▶ **Text block**
━━━━━━━━
The power of collaboration and ecosystem
The good news is that the lessons we learnt on the journey from products to services apply equally in the digital era. One of the most important, perhaps, is that – with some notable exceptions proving the rule – one company on its own cannot change an entire industry. To deliver a successful service, you need partners. Understanding your ecosystem, the part you play in it and where the value resides underpins successful service design. Arguably, no one understood this better than Arm when in the 1990s it decided not to make its own chips but to license its IP to semiconductor manufacturers instead – and the rest is history. There are now more than 150 billion Arm-based chips in the world, powering everything from super-computers and smart phones to the smallest IoT sensor.
For Graham Budd, Arm’s president and Chief Operation Officer, we are entering the ‘fifth wave of computing’. The first wave was the development of mainframe computers in the 1960s and 70s, followed by the PC revolution in the 1980s, the arrival of the internet in the 1990s and the proliferation of smart phones and mobile computing in the 2000s. We now need to brace ourselves for this next wave, brought about by the convergence of three technologies: IoT, AI and 5G. Together they will give us access to unprecedented amounts of data acquired through billions of devices combined with the means to analyse that data and derive insights from it in real time.
━━━━━━━━
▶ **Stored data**
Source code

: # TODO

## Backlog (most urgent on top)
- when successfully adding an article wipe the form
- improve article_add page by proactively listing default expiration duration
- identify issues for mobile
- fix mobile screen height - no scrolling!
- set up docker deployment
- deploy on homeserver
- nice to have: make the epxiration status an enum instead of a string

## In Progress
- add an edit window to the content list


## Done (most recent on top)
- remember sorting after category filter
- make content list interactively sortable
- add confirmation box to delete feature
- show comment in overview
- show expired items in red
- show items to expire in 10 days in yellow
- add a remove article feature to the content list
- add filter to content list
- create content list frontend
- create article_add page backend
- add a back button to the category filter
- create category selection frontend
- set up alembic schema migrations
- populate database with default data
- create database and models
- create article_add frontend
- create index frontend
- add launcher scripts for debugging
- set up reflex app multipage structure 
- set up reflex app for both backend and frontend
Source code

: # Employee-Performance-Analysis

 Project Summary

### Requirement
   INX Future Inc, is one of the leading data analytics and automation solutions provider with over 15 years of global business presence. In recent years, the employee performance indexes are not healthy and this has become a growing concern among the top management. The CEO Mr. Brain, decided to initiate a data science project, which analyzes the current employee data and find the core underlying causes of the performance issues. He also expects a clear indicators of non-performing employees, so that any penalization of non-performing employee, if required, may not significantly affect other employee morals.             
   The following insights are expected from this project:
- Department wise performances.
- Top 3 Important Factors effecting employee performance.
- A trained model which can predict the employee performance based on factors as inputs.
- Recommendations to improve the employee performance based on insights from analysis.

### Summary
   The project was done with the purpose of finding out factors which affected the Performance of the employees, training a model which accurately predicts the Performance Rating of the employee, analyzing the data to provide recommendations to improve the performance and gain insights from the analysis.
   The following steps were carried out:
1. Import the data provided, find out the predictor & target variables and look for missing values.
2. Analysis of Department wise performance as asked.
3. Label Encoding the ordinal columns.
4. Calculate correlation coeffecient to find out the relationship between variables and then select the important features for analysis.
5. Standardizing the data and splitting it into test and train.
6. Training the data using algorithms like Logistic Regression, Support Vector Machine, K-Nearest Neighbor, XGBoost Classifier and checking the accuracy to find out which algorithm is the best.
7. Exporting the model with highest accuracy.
━━━━━━━━
▶ **What you will do**
1: Can you update the passage on collaboration and ecosystem from "The power of" to "smallest IoT sensor.", swapping "partners" for "allies"?
2: Could you quote the lines of the records from the line with "## Done (most recent on top)" to the line with "- add a back button to the category filter", including both of those lines?

▶ **Results of the tasks**
1:
The power of collaboration and ecosystem
The good news is that the lessons we learnt on the journey from products to services apply equally in the digital era. One of the most important, perhaps, is that – with some notable exceptions proving the rule – one company on its own cannot change an entire industry. To deliver a successful service, you need allies. Understanding your ecosystem, the part you play in it and where the value resides underpins successful service design. Arguably, no one understood this better than Arm when in the 1990s it decided not to make its own chips but to license its IP to semiconductor manufacturers instead – and the rest is history. There are now more than 150 billion Arm-based chips in the world, powering everything from super-computers and smart phones to the smallest IoT sensor.

2:
## Done (most recent on top)
- remember sorting after category filter
- make content list interactively sortable
- add confirmation box to delete feature
- show comment in overview
- show expired items in red
- show items to expire in 10 days in yellow
- add a remove article feature to the content list
- add filter to content list
- create content list frontend
- create article_add page backend
- add a back button to the category filter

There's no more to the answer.